Carbon Taxes?

Well, Tim, I would agree that a national carbon tax would be a good addition to our set of climate policy tools, but let’s be realistic about what it will accomplish.  A carbon tax of $50 per ton CO2 amounts to about $0.45 per gallon of gasoline.  That’s a sizable increase in the price of gasoline, but gasoline demand is really inelastic, especially in the short run, meaning that there will not be a large shift in behavior right away.  Over time, we would expect to see people slowly substitute towards more fuel efficient cars, electric cars, and possibly public transportation.  But unless we get to really high carbon taxes, perhaps $500-$600 per ton CO2, we won’t see major changes for some time.

And it’s a pure increase in home heating costs for anyone using natural gas.  A $50 per ton carbon tax amounts to an increase of about $0.27 per ccf (hundred cubic feet), which would basically increase your home heating bill by about 50% at current prices.  These increases in costs may not be all that big of a deal for most middle class folks since the middle class spends an increasingly small share of their income directly on energy consumption.  The biggest impact of higher energy prices likely will affect people indirectly through the things they purchase, including household items and vacations.

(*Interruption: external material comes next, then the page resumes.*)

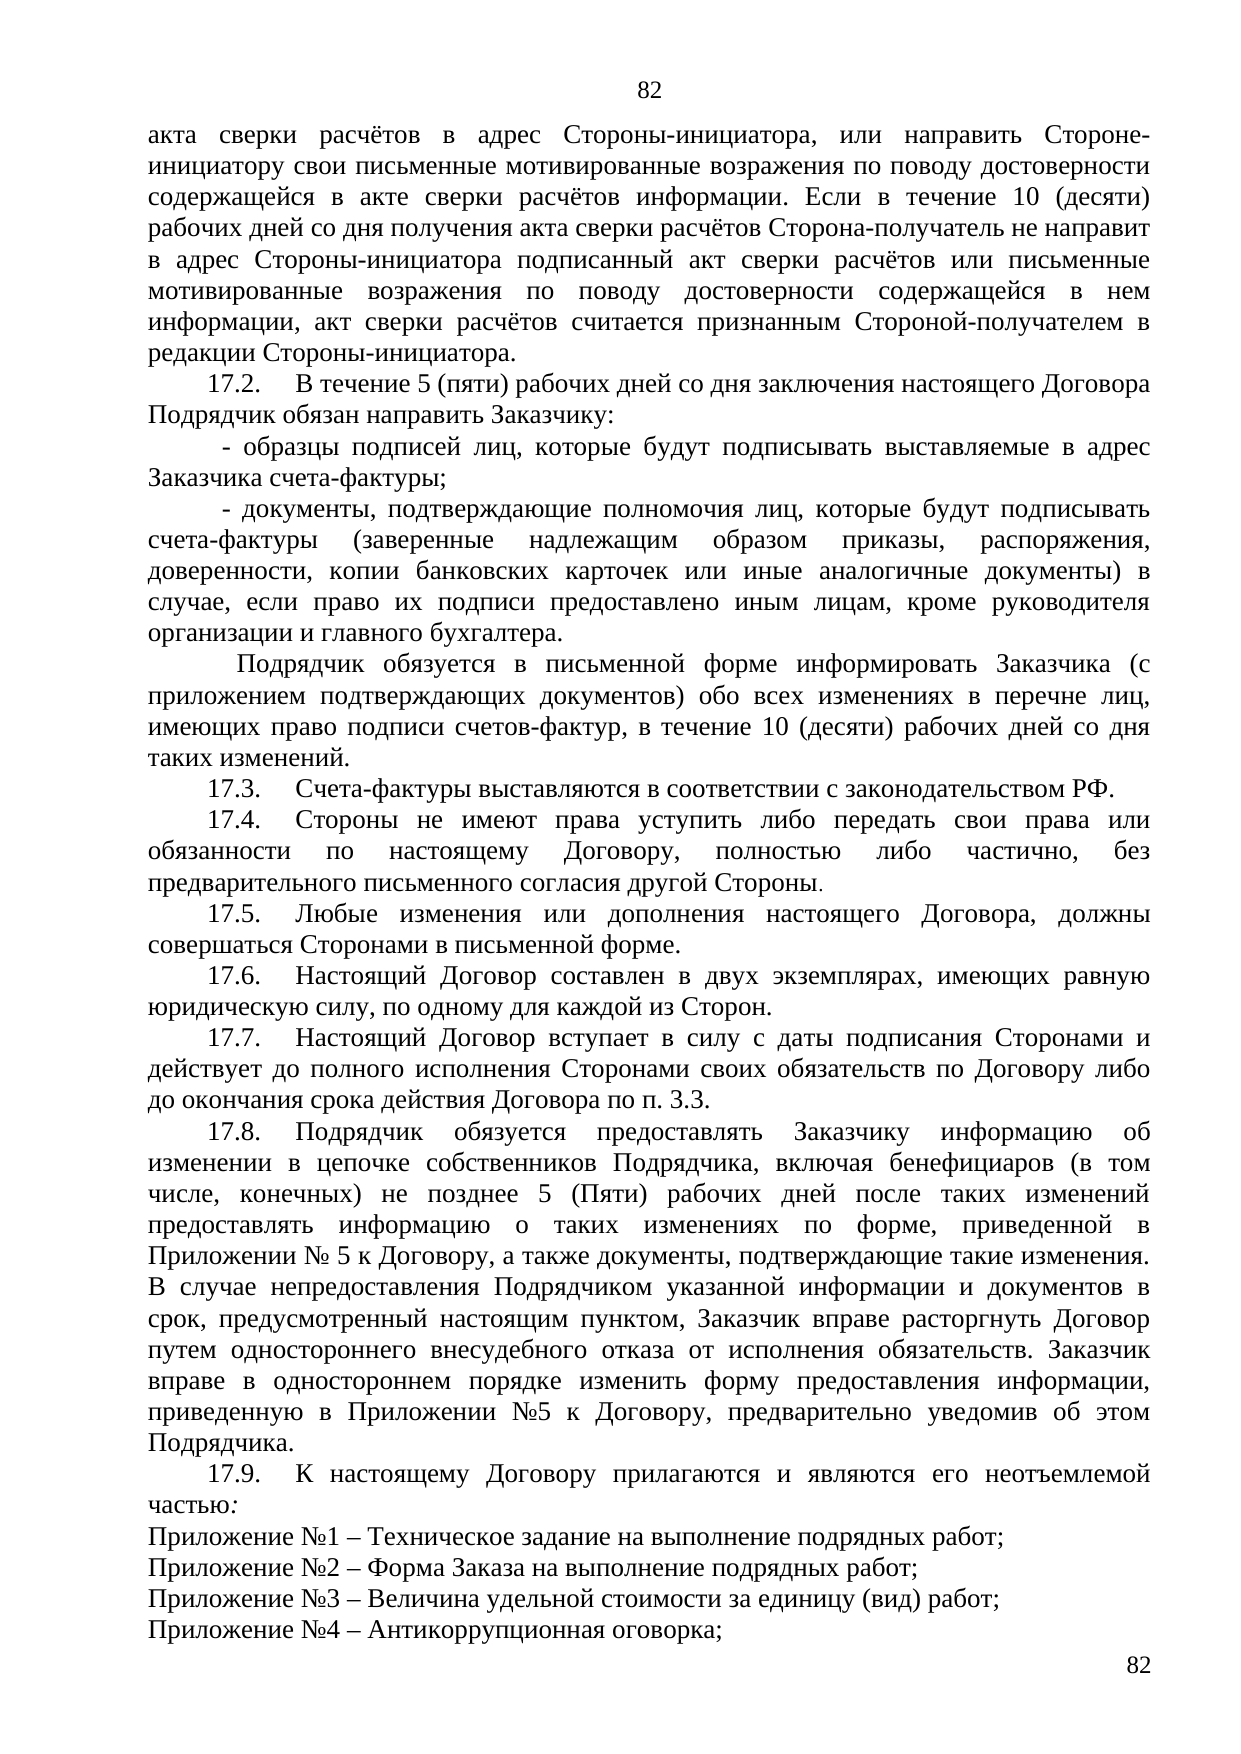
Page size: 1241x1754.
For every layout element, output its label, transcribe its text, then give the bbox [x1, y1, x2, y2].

The question though is whether carbon taxes will really curtail carbon emissions.  They probably have to get really high really quickly to have an impact. The Europeans have really high gasoline taxes, and great public transportation, but they still have relatively high carbon emissions from the transportation sector.

The reality of greenhouse gas mitigation is that it is really expensive.  This is why taxes are fine, but unless they are really high and imposed universally throughout the world, they won’t reduce greenhouse gas emissions enough to avoid more than 2 degrees C of warming.  This it not to say we shouldn’t use them, but it’s useful to be realistic about what we can achieve with them.





3 thoughts on “Carbon Taxes?

  1. I think we broadly agree. A few possible counter-points (questions?):

    –Regardless of the elasticity, would you agree that gas should be priced to include externality costs (both short and long-term externalities)? If so, then the carbon tax is only one piece, right? Way back in 2002, Parry and Small called for $1 a gallon tax based in the short-term externalities (air pollution, accidents and congestion). Add a carbon tax on top and I might reconsider my repeated decision to buy a gas guzzling SUV.
    –I agree that a carbon tax is potentially regressive (i.e. a higher portion of income is spent on energy by lower income individuals), but doesn’t a revenue-neutral lump sum rebate offset the regressive nature of the tax–because the absolute consumption of energy increases with income?

  2. Most of the damages estimated by Parry and Small were congestion effects, so no a carbon tax would not help for that. Need per mile, or better, time of day on specific road charges. As we move towards electric cars and increase fuel efficiency, transportation people are realizing that gasoline taxes are terrible ways to finance road and other infrastructure, so we’ll see more arguments in favor of mileage charges. But they are less practical to implement. And in any event, we probably need high weight charges, since trucks actually cause the most damage to roads, and thus are most responsible for repairs needed.

    Sure, lump sum rebates can take the pain out of regressive taxes, but there is a dead weight loss there somewhere in the transfer.

    • Wasn’t arguing for a gas tax in place of a carbon tax–instead arguing that all externalities need to be priced in (pollution, congestion, carbon,…). I agree that the gas tax isn’t perfect for all externalities.

      Not sure what DWL you’re referring to in the lump sum transfer. The standard story is the Lump Sum transfer doesn’t change relative prices so the outcome is still efficient. maybe I’m oversimplifying?